Non è un esercizio facile e, se vogliamo dirla tutta, non c'entrano molto né l'intelligenza, né la cultura, né il censo. C'è, più che altro, quella voglia profonda di esplorare noi stessi. E c'è chi ce l'ha e chi no.
Conosco persone che sanno risolvere un problema matematico complesso, oppure sanno diagnosticare, con successo, una malattia rarissima. Eppure se provi a fargli una domanda del genere entrano in crisi totale. Ti guardano con un'aria da cane bastonato. O magari si offendono pure, come gli avessimo rivolto una proposta oscena.
Per conoscere sé stessi un tempo gli uomini andavano nel deserto. O nei boschi, da soli. Era una sorta di rito di iniziazione.

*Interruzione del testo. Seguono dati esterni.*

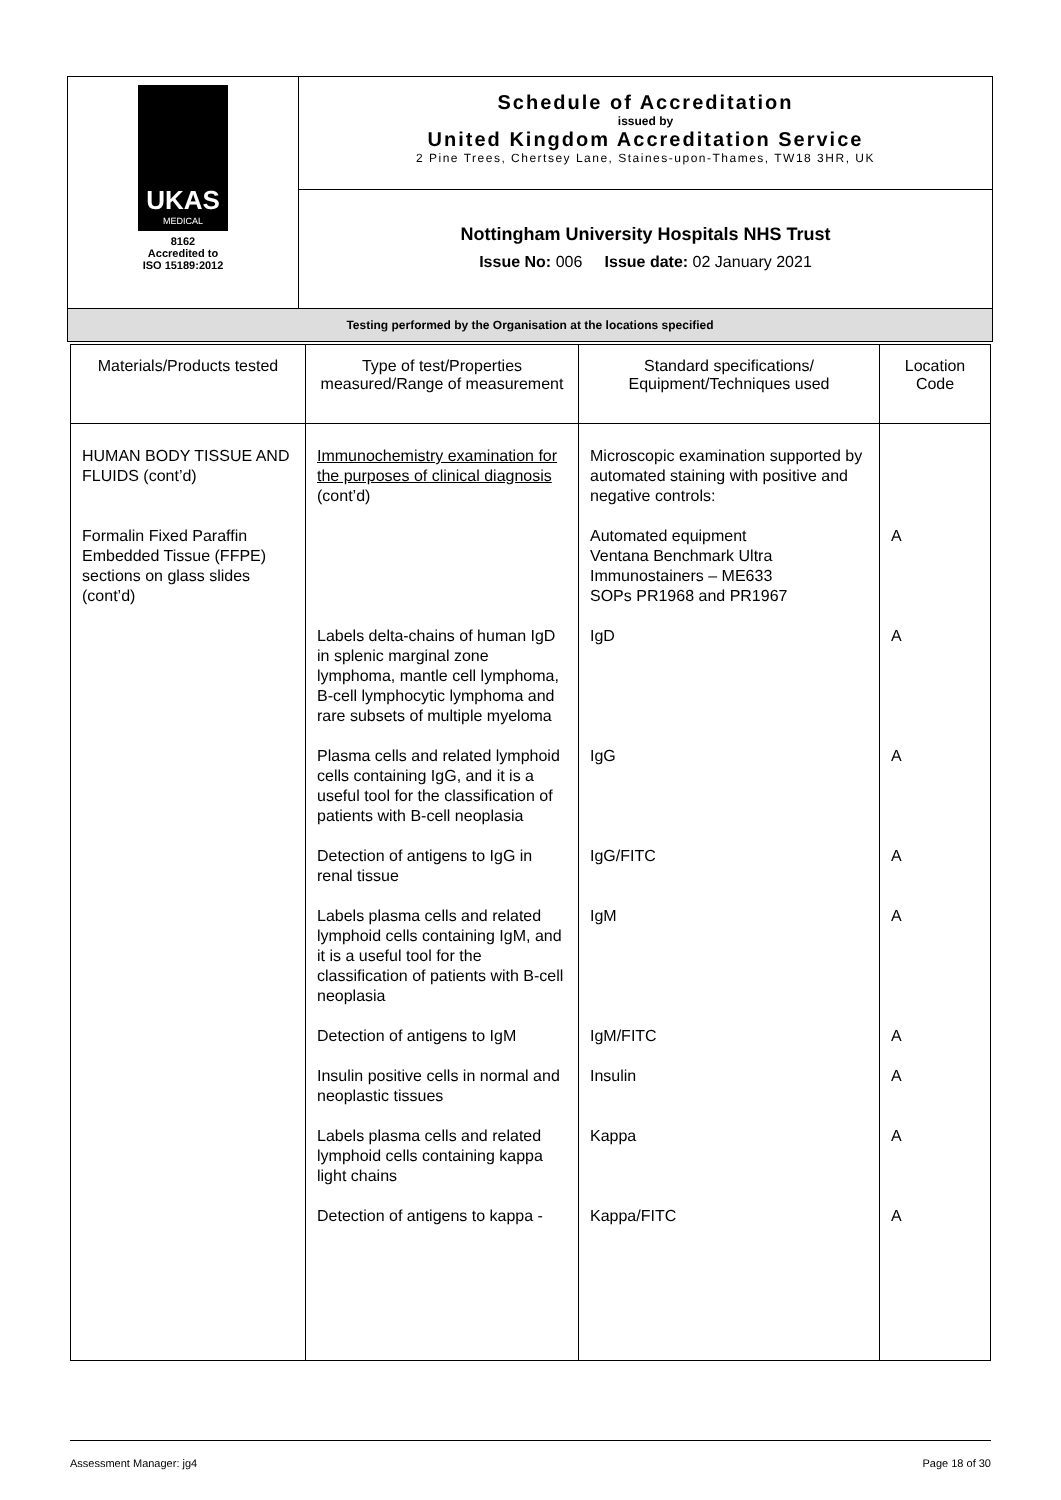| UKAS MEDICAL 8162 Accredited to ISO 15189:2012 | Schedule of Accreditation issued by United Kingdom Accreditation Service 2 Pine Trees, Chertsey Lane, Staines-upon-Thames, TW18 3HR, UK |
| | Nottingham University Hospitals NHS Trust Issue No: 006 Issue date: 02 January 2021 |
| Testing performed by the Organisation at the locations specified | |
| Materials/Products tested | Type of test/Properties measured/Range of measurement | Standard specifications/ Equipment/Techniques used | Location Code |
| --- | --- | --- | --- |
| HUMAN BODY TISSUE AND FLUIDS (cont’d) Formalin Fixed Paraffin Embedded Tissue (FFPE) sections on glass slides (cont’d) | Immunochemistry examination for the purposes of clinical diagnosis (cont’d) | Microscopic examination supported by automated staining with positive and negative controls: Automated equipment Ventana Benchmark Ultra Immunostainers – ME633 SOPs PR1968 and PR1967 | A |
| | Labels delta-chains of human IgD in splenic marginal zone lymphoma, mantle cell lymphoma, B-cell lymphocytic lymphoma and rare subsets of multiple myeloma | IgD | A |
| | Plasma cells and related lymphoid cells containing IgG, and it is a useful tool for the classification of patients with B-cell neoplasia | IgG | A |
| | Detection of antigens to IgG in renal tissue | IgG/FITC | A |
| | Labels plasma cells and related lymphoid cells containing IgM, and it is a useful tool for the classification of patients with B-cell neoplasia | IgM | A |
| | Detection of antigens to IgM | IgM/FITC | A |
| | Insulin positive cells in normal and neoplastic tissues | Insulin | A |
| | Labels plasma cells and related lymphoid cells containing kappa light chains | Kappa | A |
| | Detection of antigens to kappa - | Kappa/FITC | A |
Assessment Manager: jg4 Page 18 of 30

E non era tanto per sfidare il pericolo, la notte solitaria nella selva oscura, i leoni e le bestie feroci. Era per trovare sé stessi, per esplorare e conoscere i propri limiti.
Oggi preferiamo delegare tutto ad altri. Abbiamo realizzato una sorta di outsourcing per la gestione delle nostre anime. Se non ce la facciamo con una pillola (c'è una pillola per tutto, per la gioia delle industre del farmaco) ricorriamo allo specialista.
Incapaci di guardarci allo specchio, se non quando facciamo il maquillage, incapaci di vivere insieme a noi stessi. Incapaci di affrontare la noia, la solitudine.
Avete visto i bambini? Sono terrorizzati dal'idea di passare mezz'ora annoiandosi in una sala d'attesa. E noi, per non farli soffrire, poverini, li armiamo prontamente di console. Meglio un breve black-out cerebrale, con movimenti leggermente spastici e un principio di epilessia, che non la prospettiva di un po' di sana noia. L'ho letto sulla pubblicità della Play Station!